I can report that this, exactly, is the sin which even I have committed against Parliament. Ever since the Nyayo professor panel-beat Parliament into a contraption for rubber-stamping all presidential policies and activities, no matter how heinously anti-social these were, I have criticised it a plethora of times.

That is why I have never lived in any illusion whatsoever that the House will endorse me should the President nominate me for a public office requiring legislative approval. In a country whose intelligentsia is so rotten and shameless, that is one vital lesson that you must learn quite early in your career as a critic.

It is that, as an individual, you do not chastise the self-styled “august House” if you ever hope that the same House will one day be called upon to endorse your presidential appointment to a public service position constitutionally requiring legislative approval. That is what makes Kenya’s law-making elite such a tragic lot.

They are victims of the infantile disorder which psychology calls narcissism — the self-admiration, self-love and self-importance which once overwhelmed Narcissus, the legendary Pelasgic Greek character who once knelt to look down a well only to immediately fall deeply in love with what he saw down there — namely, the reflection of his own face.

INFANTILE DISORDER

To be sure, there are those Kenyans — especially in the political arena that subsumes Parliament — who criticise merely with the purpose of destroying the spirits of those whom they criticise. But an infantile disorder pervades our ruling class, which daily expresses itself only in our intense aversion to any mere caution.

Ours are Lilliputian minds which react to criticism only with a keen desire to wreak revenge upon even those whose purpose is merely to inspire you into better service.

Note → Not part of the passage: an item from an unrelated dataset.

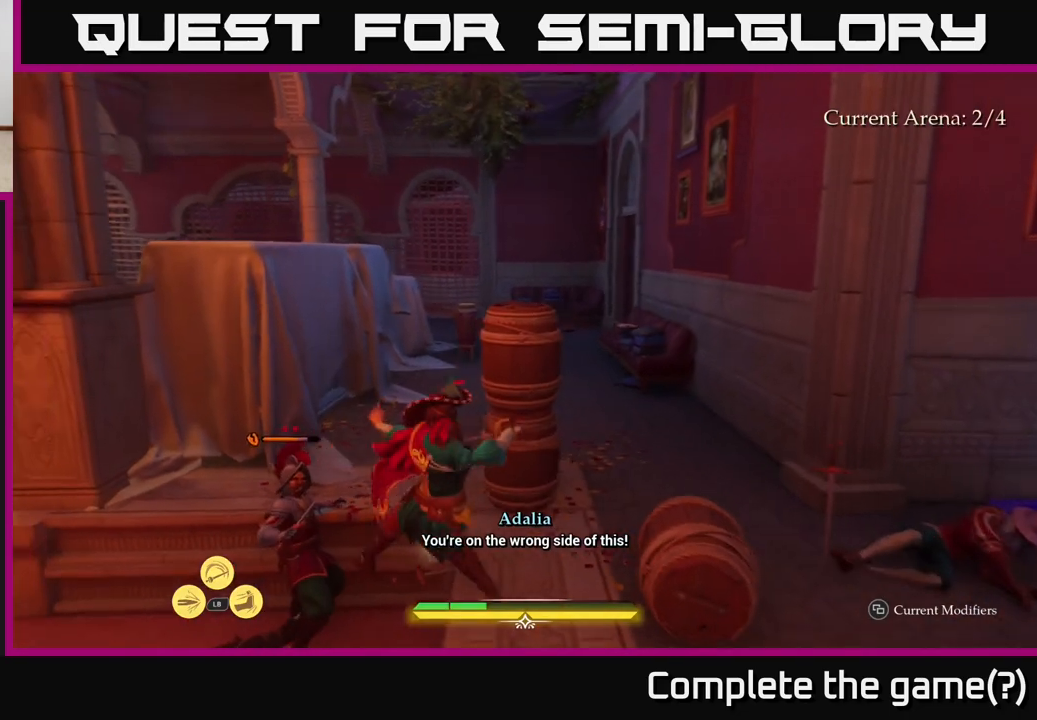
{"buttons": ["X"], "left_stick": "left", "right_stick": "center", "events": [[50, "left_stick", "left"], [67, "X", "down"], [150, "X", "up"], [250, "X", "down"], [333, "X", "up"], [467, "X", "down"]]}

I have not seen the full text in which Ms Juma uttered the alleged word which has stung the “honourable” ones into such self-righteous wrath.

But the point is that she may not be the only sufferer from such parliamentary pollution. No, I am not familiar with Ms Juma’s personal abilities. So I cannot stick my neck out for her. But what if the qualities for which President Kenyatta latched onto her are rare in Kenya? What if she is the near-unique possessor of certain skills?

How can we go on tolerating the terribly debilitating situation in which the childlike — even childish — self-interests of members of the legislature are what dictate to us the kind of personnel we are to invest in various key development and service situations? This, I think, is among the burning questions posed by our new Constitution.

Those who drafted it assumed, apparently, that some appointments are so vital that they cannot be left to the executive branch alone and that, therefore, the legislative branch must be involved. B-right-o! What seems misplaced is the assumption that — because they are elected — something is sacrosanct in the legislators, which the executive does not have.

But our experience shows that — because both come from the same rotten economic class — Parliament can be as venal and as dangerously high-handed as the executive can. As long as our Parliament remains composed of run-of-the-mill intellects, they will respond to personal and tribal interests much sooner than to national interests.

But, clearly, the legislature just cannot serve as our final ethico-intellectual arbiter as to whom the President can or cannot appoint to discharge vital national tasks. The answer must lie in an urgent revisit to the Constitution to find a place much safer than parliament for approving or rejecting all presidential appointments.